Quant à la Cour de justice de l’Union européenne, elle soumet également l’interdiction du port du voile à certaines conditions:

  • Les entreprises privées peuvent interdire le voile à leurs salariées s’il existe un règlement intérieur qui prévoit l’interdiction générale, afin d’éviter la discrimination, de porter sur le lieu de travail tous signes visibles religieux et philosophiques.
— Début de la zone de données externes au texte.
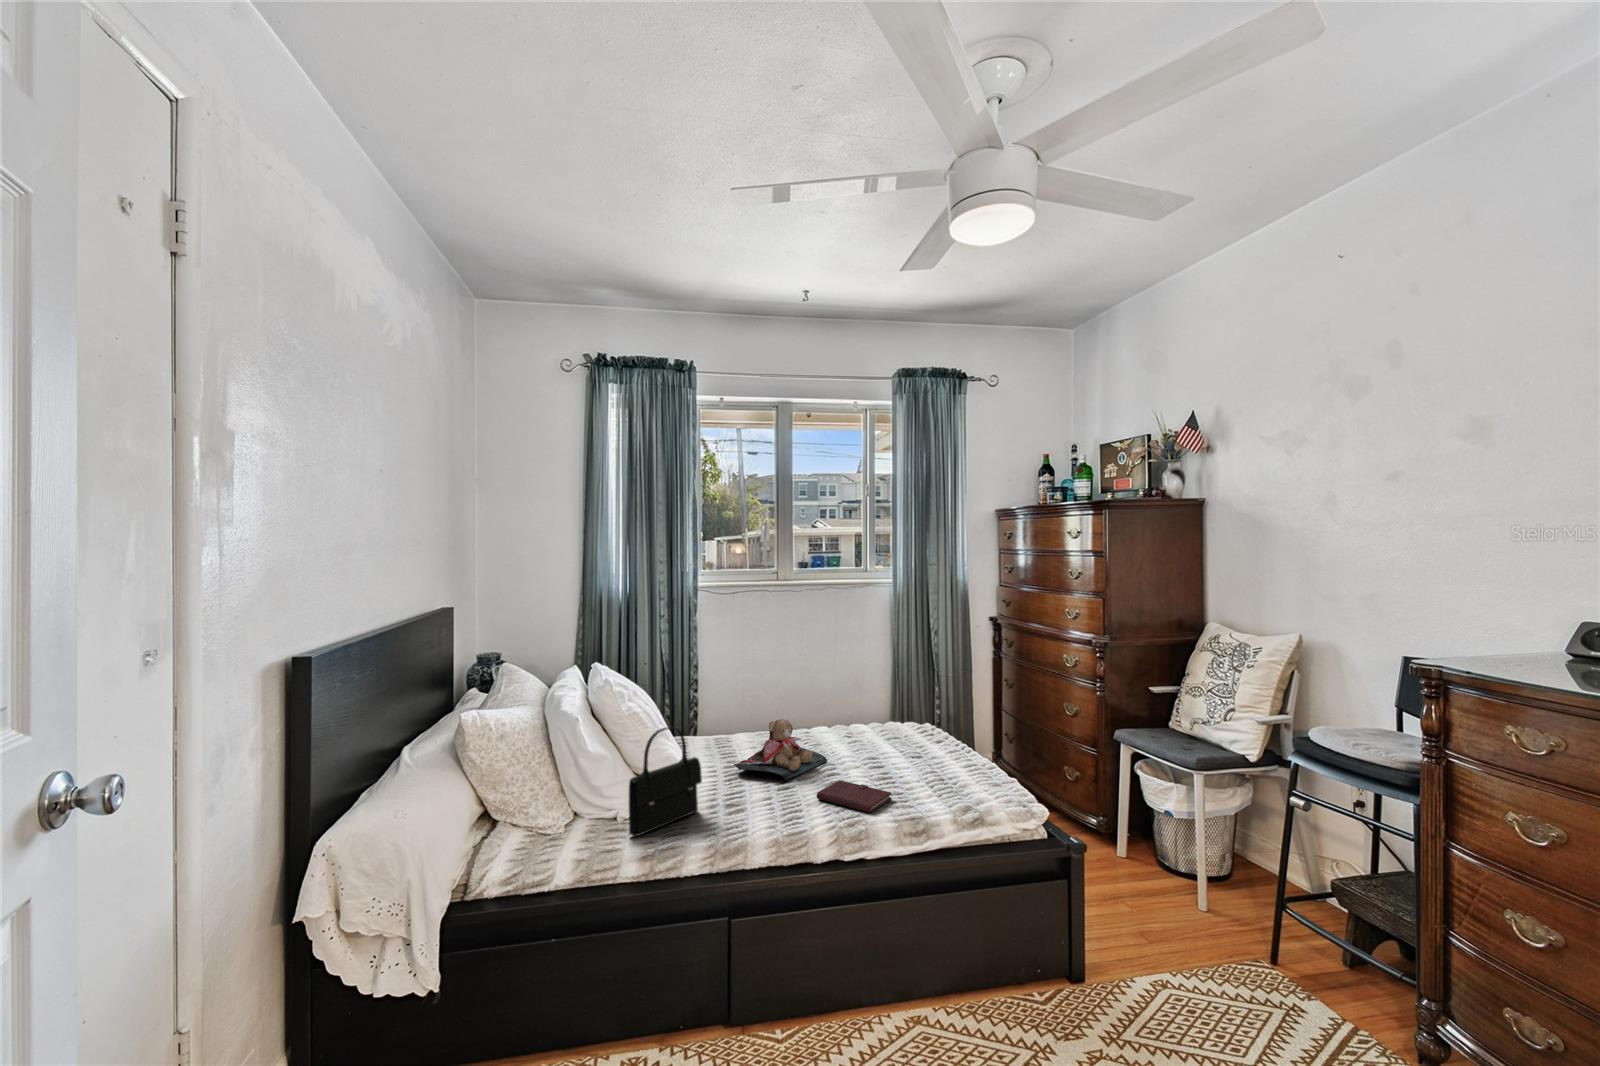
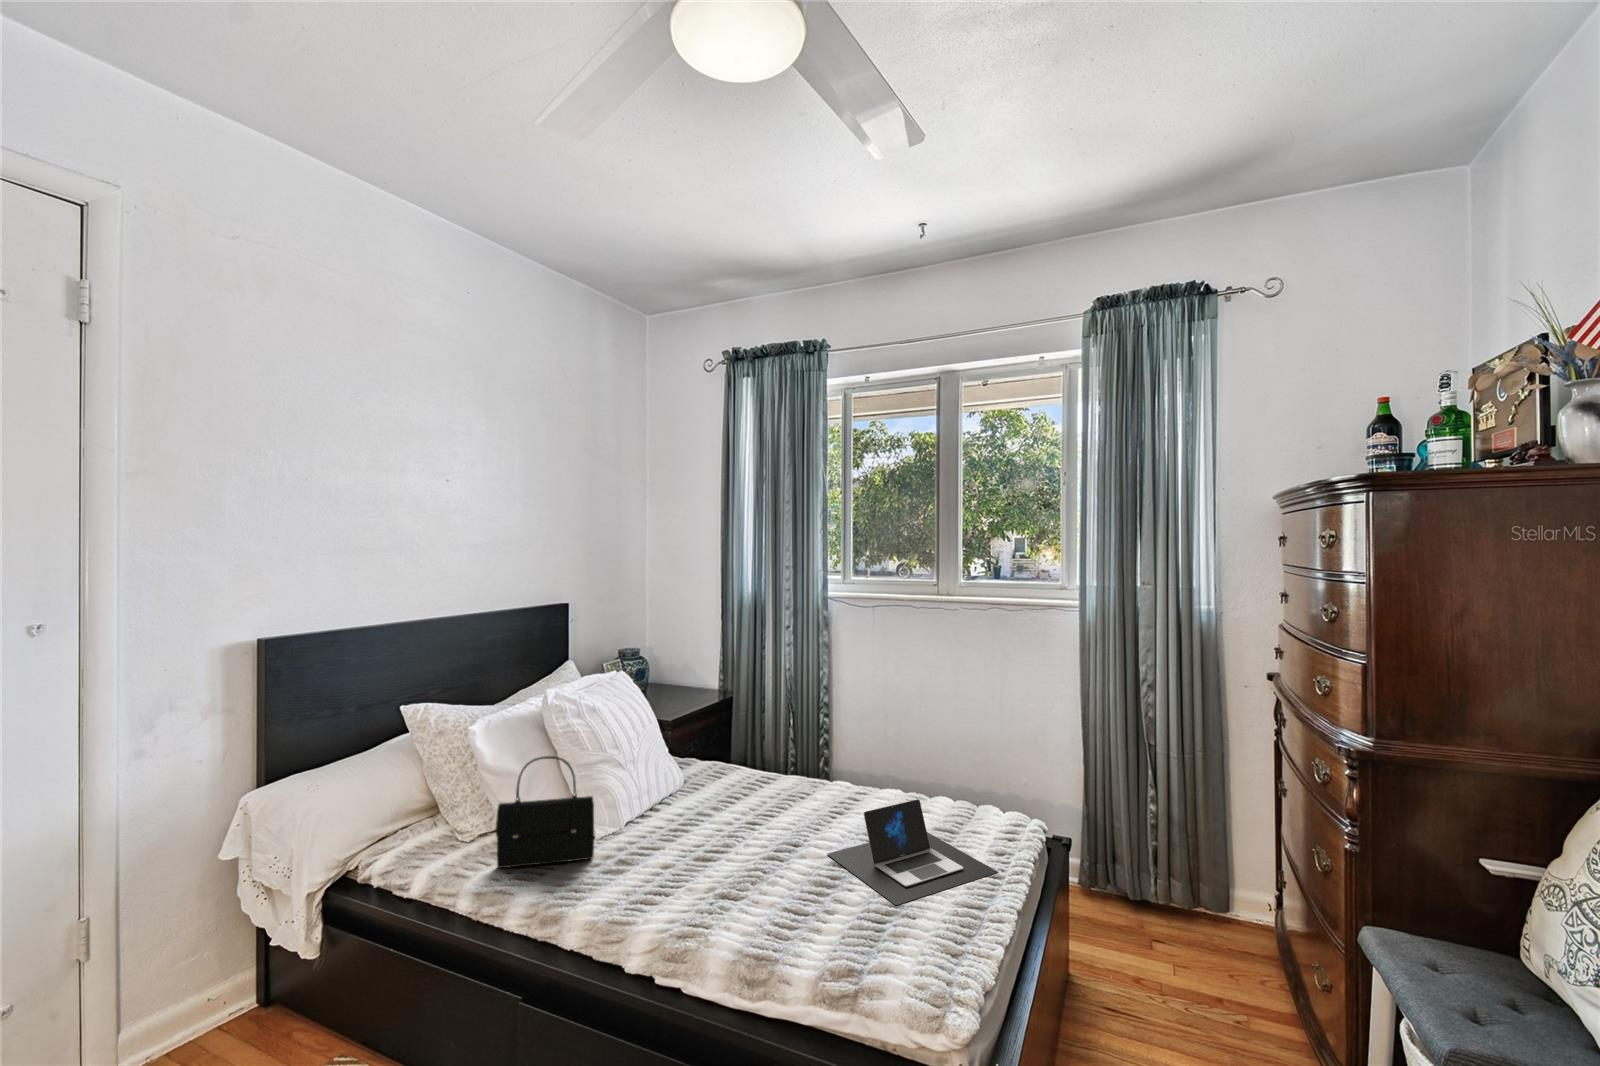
laptop: none [848,716,949,776] -> present [827,799,998,905]
teddy bear: present [734,719,827,781] -> none [697,772,817,853]
notebook: present [817,780,891,813] -> none [712,871,787,930]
Si seules les femmes musulmanes sont touchées (discrimination indirecte), l’employeur doit démontrer un motif objectivement justifié dans le but d’atteindre un objectif légitime tel qu’une politique de neutralité dans les relations avec les clients (Affaire C-157/15, G4S Secure solutions).
  • En l’absence d’un règlement, la Cour retient que «la volonté d’un employeur de tenir compte des souhaits du client de ne plus voir ses services assurés par une travailleuse portant un foulard islamique ne saurait être considérée comme une exigence professionnelle essentielle et déterminante» (Affaire C-188/15 Bougnaoui et ADDH).

Par ailleurs, le travailleur est autorisé à interrompre sont travail à l’occasion de fêtes religieuses mais doit en aviser son employeur au plus tard trois jours à l’avance (art. 20a al. 3 LTr). Un refus par l’employeur d’accorder ce congé doit être exceptionnel et doit reposer sur des intérêts de l’employeur dépassant la liberté de croyance du collaborateur. L’employeur peut exiger que les heures d’absence du travail soient rattrapées.

Enfin le travailleur, en raison de son obligation de diligence et de fidélité, doit sauvegarder fidèlement les intérêts légitimes de l’employeur. La pratique du jeûne par un travailleur pour une conviction personnelle ne doit donc pas affecter sa capacité de travail faute de quoi l’employeur pourrait le rappeler à ses obligations contractuelles par le biais d’un avertissement. Quant à l’employeur, il doit veiller à ce que le jeûne ne mette pas en danger la santé du travailleur conformément à son obligation de protéger la personnalité du travailleur, et le cas échéant, il doit ordonner que le travailleur s’hydrate ou s’alimente. Si le travailleur ne s’exécute pas, l’employeur peut le renvoyer à la maison et n’est pas tenu de rémunérer son absence.